Onildo Rocha, André Saburó, Felipe Schaedler, Barbara Verzola e Pablo Pavon, Edinho Engel, Jun Sakamoto, Juliano e Fernando Basile são os chefs que contarão suas histórias, o dia a dia de seus restaurantes e como veem o Brasil em “Chefs brasileiros”, nova série do GNT, que estreia no próximo domingo. A direção é de Alberto Renault, o mesmo de “Arte brasileira” e “Casa brasileira”. Alberto já fez teatro, escreveu romances, criou cenários, dirigiu óperas, mas gosta mesmo é de fazer TV:


— Achei meu lugar no mundo. Uso o meu olhar e meu senso estético para revelar, através de imagens, com ritmo e linguagem próprios, o Brasil que vejo funcionando bem.

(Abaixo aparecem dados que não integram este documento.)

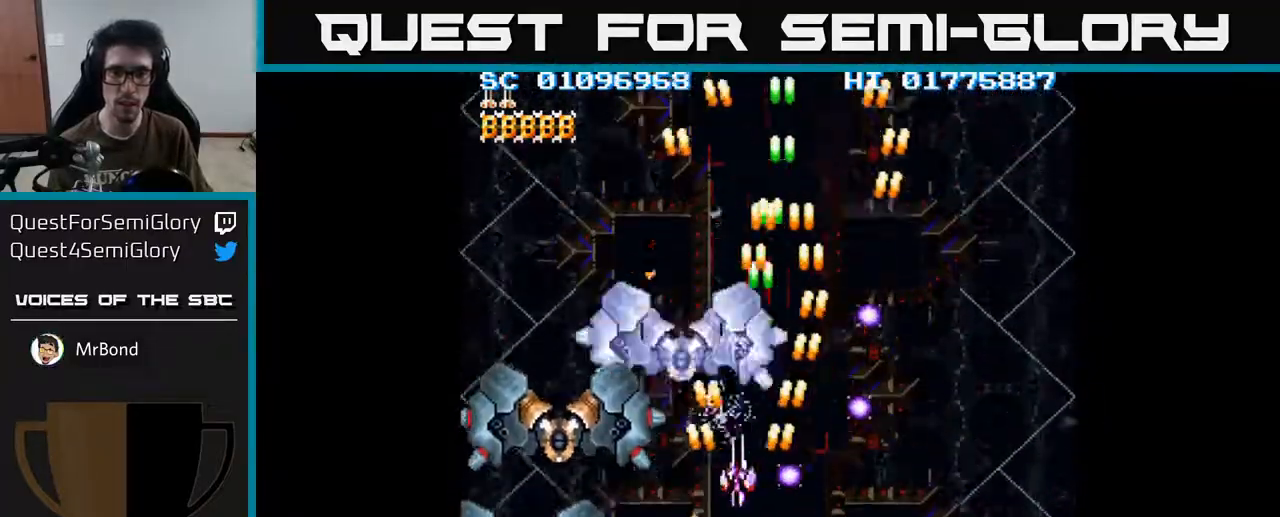
{"buttons": ["A"], "left_stick": "center", "right_stick": "center", "events": [[183, "DPAD_LEFT", "down"], [300, "DPAD_DOWN", "down"], [317, "DPAD_LEFT", "up"], [483, "DPAD_DOWN", "up"]]}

A centelha para a realização do programa foi despertada não apenas pelo interesse crescente do público em gastronomia, mas porque Alberto e sua fiel companheira de trabalho, a roteirista e produtora Baba Vacaro, perceberam nas gravações dos mais de cem episódios de “Casa brasileira” que a cozinha era o ambiente mais agradável e acolhedor da casa, onde todos mais gostavam de ficar. A conclusão de que os programas de TV abordam mais receitas do que o cotidiano dos cozinheiros foi decisiva para convencer Daniela Mignani, diretora do canal, a dar sinal verde para a produção.

 

A seleção dos primeiros 13 restaurantes e seus chefs perpassa os estados de Rio de Janeiro, Rio Grande do Sul, Pará, Minas Gerais, Paraná, Paraíba, Pernambuco, Amazonas, Espírito Santo e Bahia. O depoimento dos chefs sobre suas vidas, seus restaurantes, seus fornecedores e suas rotinas será o fio condutor de cada episódio. A série com narrativa de documentário, no estilo da atração internacional “Chef’s table”, ganha o olhar, o ritmo e, acima de tudo, a espontaneidade de Renault.

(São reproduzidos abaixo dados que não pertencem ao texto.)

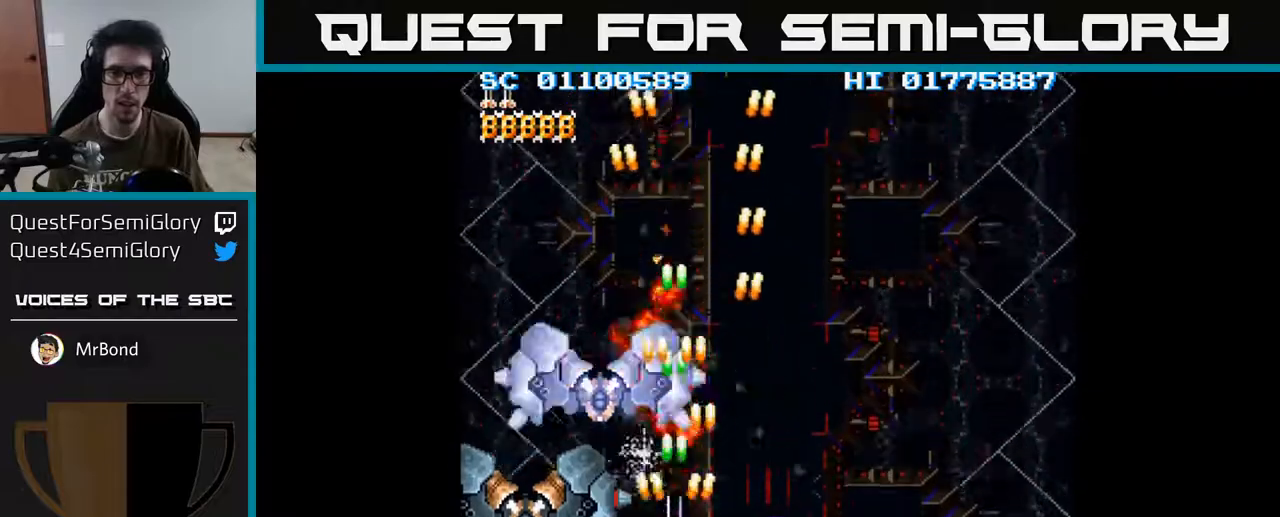
{"buttons": ["A"], "left_stick": "center", "right_stick": "center", "events": [[17, "DPAD_LEFT", "down"], [133, "DPAD_LEFT", "up"], [167, "DPAD_DOWN", "down"], [183, "DPAD_DOWN", "up"], [333, "DPAD_DOWN", "down"], [400, "DPAD_LEFT", "down"], [417, "DPAD_DOWN", "up"], [483, "DPAD_LEFT", "up"]]}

As particularidades dos chefs como o gosto de Roberta Sudbrack pela dança, a paixão de Rafa Costa e Silva pelo Flamengo, a pesquisa de Felipe Schaedler sobre os cogumelos brasileiros, o atum de Recife usado pelo André Saburó, o respeito de Onildo Rocha pelos queijos produzidos pela família de Ariano Suassuna e os usos de ingredientes indígenas por Thiago Castanho são algumas das histórias que serão contadas pelos próprios chefs. Não faltarão os traços unânimes entre os cozinheiros, como a paixão em servir e a criação de pratos icônicos como o rubacão paraibano, de Onildo Rocha, que ele diz ser uma evolução do baião de dois, o bacalhau de creme de alho-poró, a pera assada e as amêndoas de Leo Paixão, o polvo com maçã verde, picles, cenoura e tomate doce de Rafa Costa e Silva, e o inhame, quiabo e pimentão laranja de Manu Bufara.

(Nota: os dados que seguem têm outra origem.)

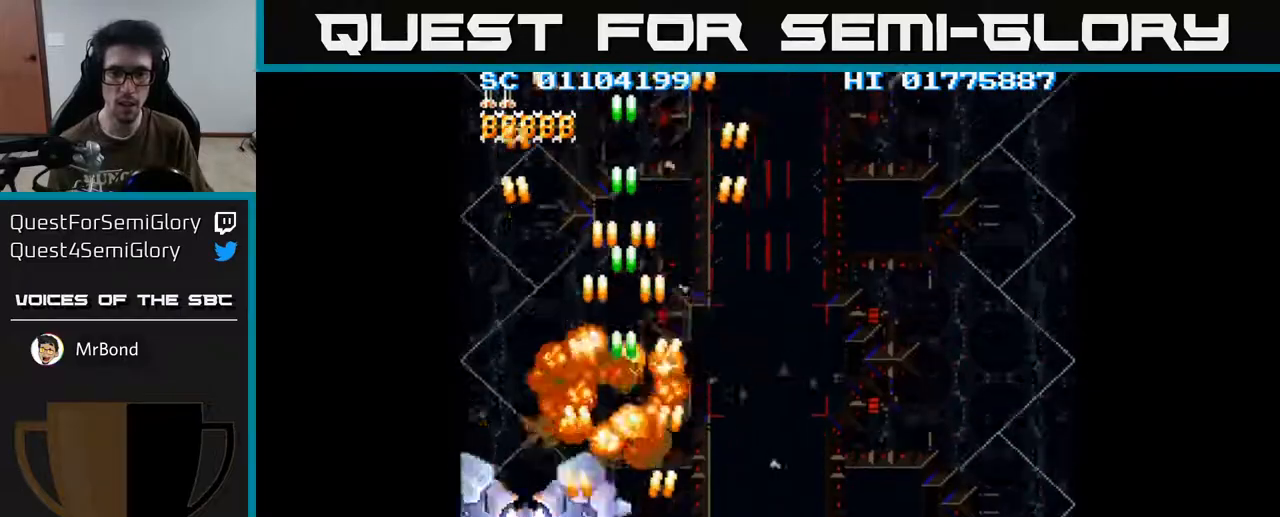
{"buttons": ["A", "DPAD_RIGHT"], "left_stick": "center", "right_stick": "center", "events": [[150, "DPAD_DOWN", "down"], [283, "DPAD_DOWN", "up"], [283, "DPAD_RIGHT", "down"]]}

O diretor, que não come carne há mais de dez anos, se diz um “esteta metido a antropólogo, que gosta de descobrir e observar como vivem as pessoas”:


— Não tenho um olhar guloso, sou mais do olhar estético, da beleza do prato. Me satisfaço vendo um prato como se ele fosse um quadro, uma imagem com ritmo.


Para ele, o chef proprietário de restaurante é como um ator que tem seu próprio teatro, e a cada dia tem que encenar uma peça diferente. As ideias surgem todo o tempo, mas é durante as corridas que faz todos os dias às seis da manhã que Alberto organiza e desenvolve sua criatividade. Ele conta que adora o que faz, conhece lugares lindos e pessoas incríveis, e, apesar de não ser workaholic, até quando está de férias pensa em trabalho e burila suas ideias.